%%
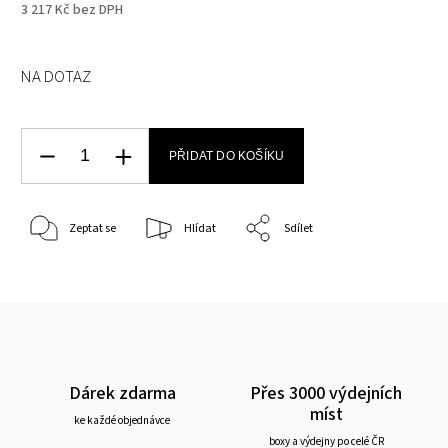
3 217 Kč bez DPH
NA DOTAZ
PŘIDAT DO KOŠÍKU
Zeptat se
Hlídat
Sdílet
Dárek zdarma
Přes 3000 výdejních
míst
ke každé objednávce
boxy a výdejny po celé ČR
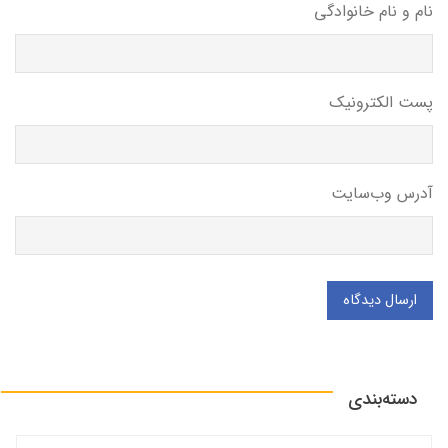
نام و نام خانوادگی
پست الکترونیک
آدرس وب‌سایت
ارسال دیدگاه
دسته‌بندی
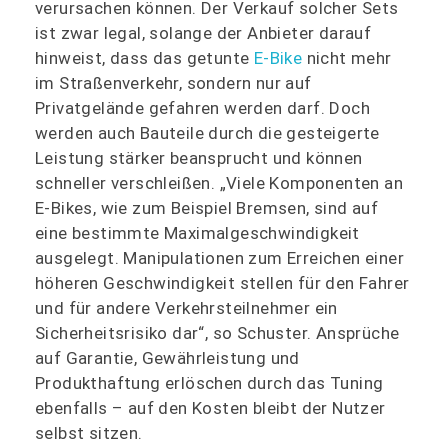
verursachen können. Der Verkauf solcher Sets
ist zwar legal, solange der Anbieter darauf
hinweist, dass das getunte
E‑Bike
nicht mehr
im Straßenverkehr, sondern nur auf
Privatgelände gefahren werden darf. Doch
werden auch Bauteile durch die gesteigerte
Leistung stärker beansprucht und können
schneller verschleißen. „Viele Komponenten an
E‑Bikes, wie zum Beispiel Bremsen, sind auf
eine bestimmte Maximalgeschwindigkeit
ausgelegt. Manipulationen zum Erreichen einer
höheren Geschwindigkeit stellen für den Fahrer
und für andere Verkehrsteilnehmer ein
Sicherheitsrisiko dar“, so Schuster. Ansprüche
auf Garantie, Gewährleistung und
Produkthaftung erlöschen durch das Tuning
ebenfalls – auf den Kosten bleibt der Nutzer
selbst sitzen.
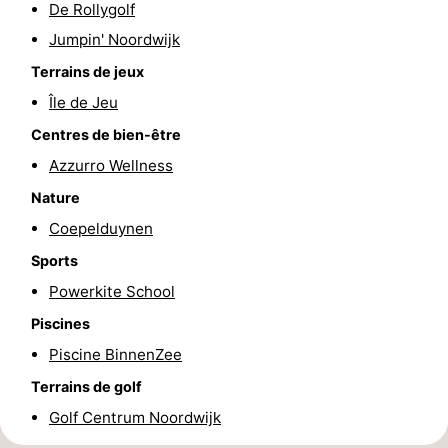
De Rollygolf
et
Événements
Jumpin' Noordwijk
Terrains de jeux
manger
Pratiques
Île de Jeu
Forum
Centres de bien-être
Azzurro Wellness
Route
Nature
-
Coepelduynen
Stationnement
Adresses
Sports
Powerkite School
Médicales
Région
Piscines
Hollande-
Piscine BinnenZee
Terrains de golf
Septentrionale
-
Golf Centrum Noordwijk
Nature
-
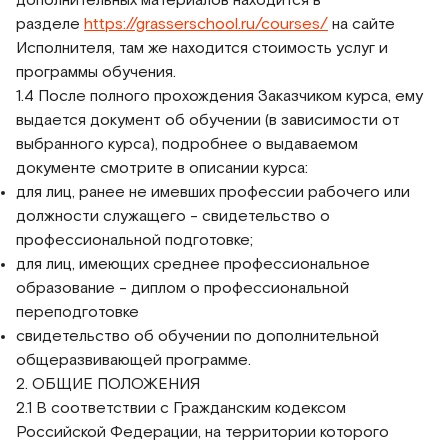
разделе
https://grasserschool.ru/courses/
на сайте
Исполнителя, там же находится стоимость услуг и
программы обучения.
1.4 После полного прохождения Заказчиком курса, ему
выдается документ об обучении (в зависимости от
выбранного курса), подробнее о выдаваемом
документе смотрите в описании курса:
для лиц, ранее не имевших профессии рабочего или
должности служащего - свидетельство о
профессиональной подготовке;
для лиц, имеющих среднее профессиональное
образование - диплом о профессиональной
переподготовке
свидетельство об обучении по дополнительной
общеразвивающей программе.
2. ОБЩИЕ ПОЛОЖЕНИЯ
2.1 В соответствии с Гражданским кодексом
Российской Федерации, на территории которого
%%
> [YOUR OBJECTIVE]
In all of the rows above, substitute "Parcs naturels" for each occurrence of "Nature" and write out their text again with nothing else changed, leaving out the pictures.

> [TASK SOLUTION]
3 217 Kč bez DPH
NA DOTAZ
PŘIDAT DO KOŠÍKU
Zeptat se
Hlídat
Sdílet
Dárek zdarma
Přes 3000 výdejních
míst
ke každé objednávce
boxy a výdejny po celé ČR
نام و نام خانوادگی
پست الکترونیک
آدرس وب‌سایت
ارسال دیدگاه
دسته‌بندی
verursachen können. Der Verkauf solcher Sets
ist zwar legal, solange der Anbieter darauf
hinweist, dass das getunte
E‑Bike
nicht mehr
im Straßenverkehr, sondern nur auf
Privatgelände gefahren werden darf. Doch
werden auch Bauteile durch die gesteigerte
Leistung stärker beansprucht und können
schneller verschleißen. „Viele Komponenten an
E‑Bikes, wie zum Beispiel Bremsen, sind auf
eine bestimmte Maximalgeschwindigkeit
ausgelegt. Manipulationen zum Erreichen einer
höheren Geschwindigkeit stellen für den Fahrer
und für andere Verkehrsteilnehmer ein
Sicherheitsrisiko dar“, so Schuster. Ansprüche
auf Garantie, Gewährleistung und
Produkthaftung erlöschen durch das Tuning
ebenfalls – auf den Kosten bleibt der Nutzer
selbst sitzen.
De Rollygolf
et
Événements
Jumpin' Noordwijk
Terrains de jeux
manger
Pratiques
Île de Jeu
Forum
Centres de bien-être
Azzurro Wellness
Route
Parcs naturels
-
Coepelduynen
Stationnement
Adresses
Sports
Powerkite School
Médicales
Région
Piscines
Hollande-
Piscine BinnenZee
Terrains de golf
Septentrionale
-
Golf Centrum Noordwijk
Parcs naturels
-
разделе
https://grasserschool.ru/courses/
на сайте
Исполнителя, там же находится стоимость услуг и
программы обучения.
1.4 После полного прохождения Заказчиком курса, ему
выдается документ об обучении (в зависимости от
выбранного курса), подробнее о выдаваемом
документе смотрите в описании курса:
для лиц, ранее не имевших профессии рабочего или
должности служащего - свидетельство о
профессиональной подготовке;
для лиц, имеющих среднее профессиональное
образование - диплом о профессиональной
переподготовке
свидетельство об обучении по дополнительной
общеразвивающей программе.
2. ОБЩИЕ ПОЛОЖЕНИЯ
2.1 В соответствии с Гражданским кодексом
Российской Федерации, на территории которого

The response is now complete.